Zhang takes us on a foraging hike and for two hours, we’re in the deep of the forest on a steep impromptu trail carved out by Zhang and his machete. The route is incredibly muddy and at times, laced with thorns. It’s a trek full of surprises and we encounter mud pools made by wild pigs and the remnants of a temple that was pillaged for its precious stones after the earthquake. There’s not much left at the site, except a couple of eerie statues. A rotting plaque at the site indicates that the name of the temple is Xian Tai Shan and that it was built in 1914—nearly a century ago.
All around the ruins, fish mint is in abundance and flowering. Zhang instructs us not to pull off the roots; the season for that is in the spring, not summer. Prematurely harvesting the roots of the fish mint will ruin next year’s harvest.
As food, the roots are usually chopped into bite-size pieces and tossed with cilantro and peppers. They’re woody and bitter with a musky ginger undertone. The leaves are served as a salad with chili oil and soy sauce.
We also find an abundance of qinghao—a bitter wormwood that’s fantastic for digestion. It is also known within Chinese medicine circles to be a cure for malaria. There’s also wild celery, bamboo shoots, ejiaoban (a plant that directly translates to “goosefoot” in English), and qingya, which just means “young vegetable” but is actually the young leaves of a tree. Qingya has a distinct savory aroma.

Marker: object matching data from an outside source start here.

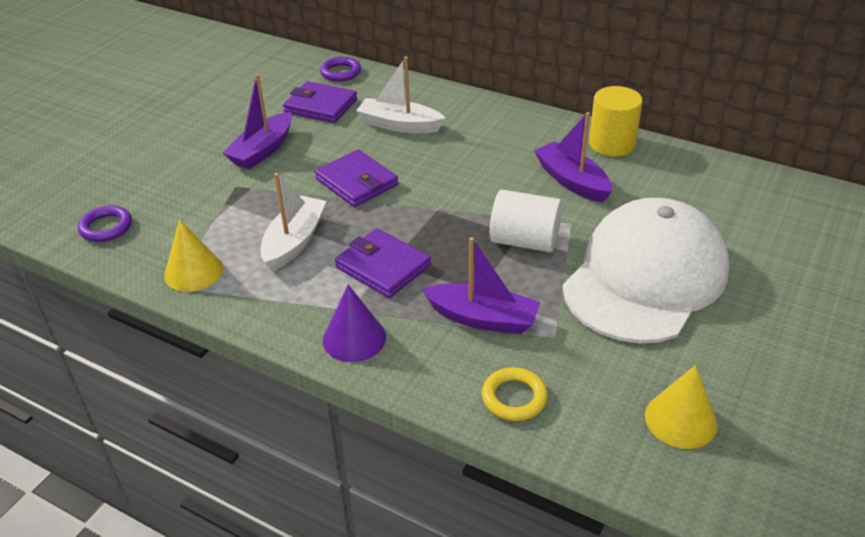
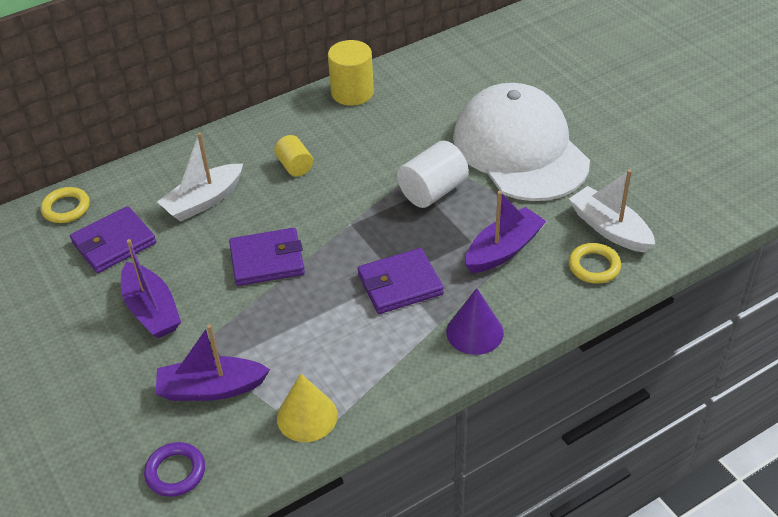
camera: 60 degrees left, 5 degrees up
white boat [260,173,327,271] -> white boat moved to [569,169,655,253]
purple ring [320,57,361,82] -> yellow ring [41,187,90,223]
purple boat [534,112,612,203] -> purple boat moved to [156,324,270,401]
yellow cone [645,365,717,449] -> none
none -> yellow cylinder [274,135,313,176]

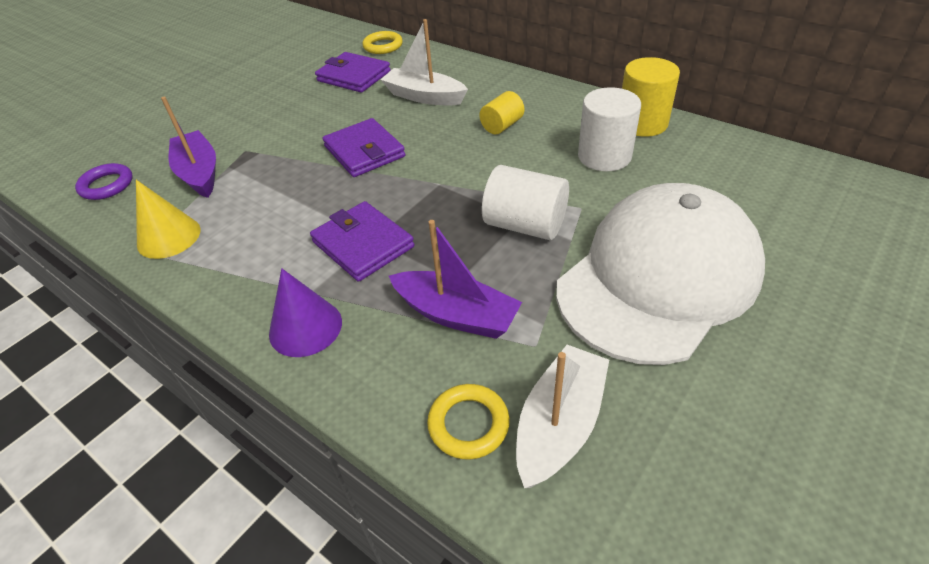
camera: 70 degrees right, 0 degrees up
purple boat [121,239,181,338] -> none
none -> white cylinder [578,87,641,171]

It’s difficult to pinpoint the scientific names for some of the greens we encounter. Most of the names are colloquialisms. Like most country dwellers, Zhang’s knowledge of the plants is based off of local folklore.
That, however, does not diminishes his expertise. Amid a sea of green, we watch him quickly and wordlessly identify and pluck out what he needs. It’s mesmerizing to watch and I find myself envying his ability to find food in this verdant abundance. At times, we give it a try but accidently pick out inedible weeds.
For dinner, Zhang kills a rooster for us and marinates it in a brine of chili oil, salt, chicken essence, and douban—a paste made with fermented broad beans and chili peppers. The cock is grilled over a fire and we eat the meat with our hands, supplemented by platters of greens.
Qingya is sautéed with egg in an omelet. Qinghao is mixed in with garlic. Bamboo is coated in oil and chili peppers. Ejiaoban is paired with a vinegar sauce. Fish mint is the only raw vegetable in the repertoire. It sits in a pool of red chili sauce with hints of soy sauce and vinegar.
I take a bite of it and wince. It has a crunchy, velvety texture and tastes like a pungent type of cilantro. I hate cilantro.
“Like I said, you either hate it or love it,” Porter says, finishing up the rest of the plate.